* _Task item 1_: Can you retype everything from the start of the records down to the line that contains "Answer: (A)", with both of those ends included and the pictures left out?

While much of what I have learned about making salami, sausages, and other charcuterie projects has been by making it, most of those efforts have been backed by reading up on the subject.
I get a lot of emails from readers wanting to know where to start, and many want to know which of the books that are out there on the subject are worth buying. Sifting through the literature is surprisingly easy: I have found fewer than 20 books that deal seriously with the subject, and I own 12 of them.
What follows is a rundown of 11 of those books; I am leaving out the excellent Bruce Aidells’s Complete Sausage Book because he deals mostly with fresh sausages. While that is indeed charcuterie, what I am focusing on here is cured meat.
What I have found is that there are two main types of books: French influenced and Germanic-Slavic influenced. I have found only one good book that focuses on Italian charcuterie, and one on Spanish and none on Portuguese sausage-making.

* _Data supplied_:
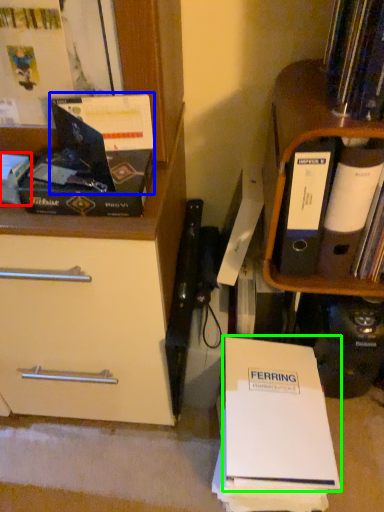
Question: Considering the real-world distances, which object is closest to book (highlighted by a red box)? paperback book (highlighted by a blue box) or paperback book (highlighted by a green box).

Choices:
 (A) paperback book
 (B) paperback book

Answer: (A)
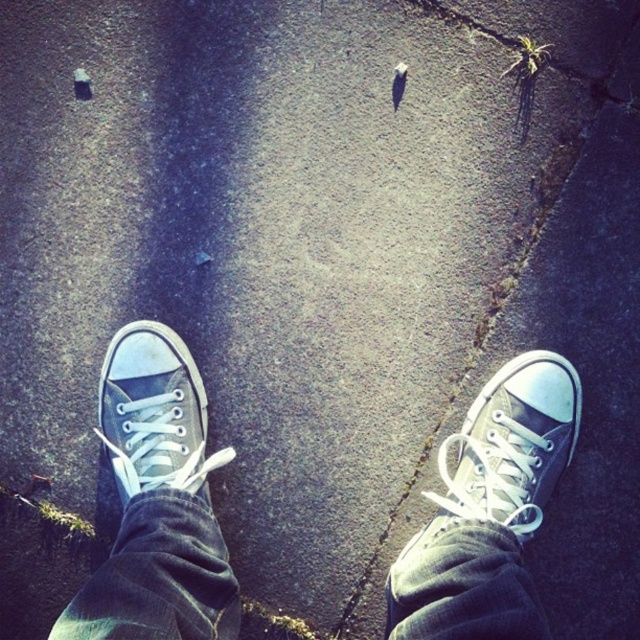
You are a photographer trying to capture the green canvas shoe at center in the image. Based on its position, where should you aim your camera to ensure it is centered in the frame?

* _Task item 2_:
Answer these about the text on charcuterie books:
(a) Of the fewer than 20 serious books on the subject, how many does the writer own?
(b) What reason is given for leaving out Bruce Aidells's Complete Sausage Book?
(c) How many good books focusing on Italian charcuterie has the writer found?

* _Task response 1_:
Question: Considering the real-world distances, which object is closest to book (highlighted by a red box)? paperback book (highlighted by a blue box) or paperback book (highlighted by a green box).

Choices:
 (A) paperback book
 (B) paperback book

Answer: (A)

* _Task response 2_:
(a) 12
(b) It deals mostly with fresh sausages, while the focus here is cured meat.
(c) One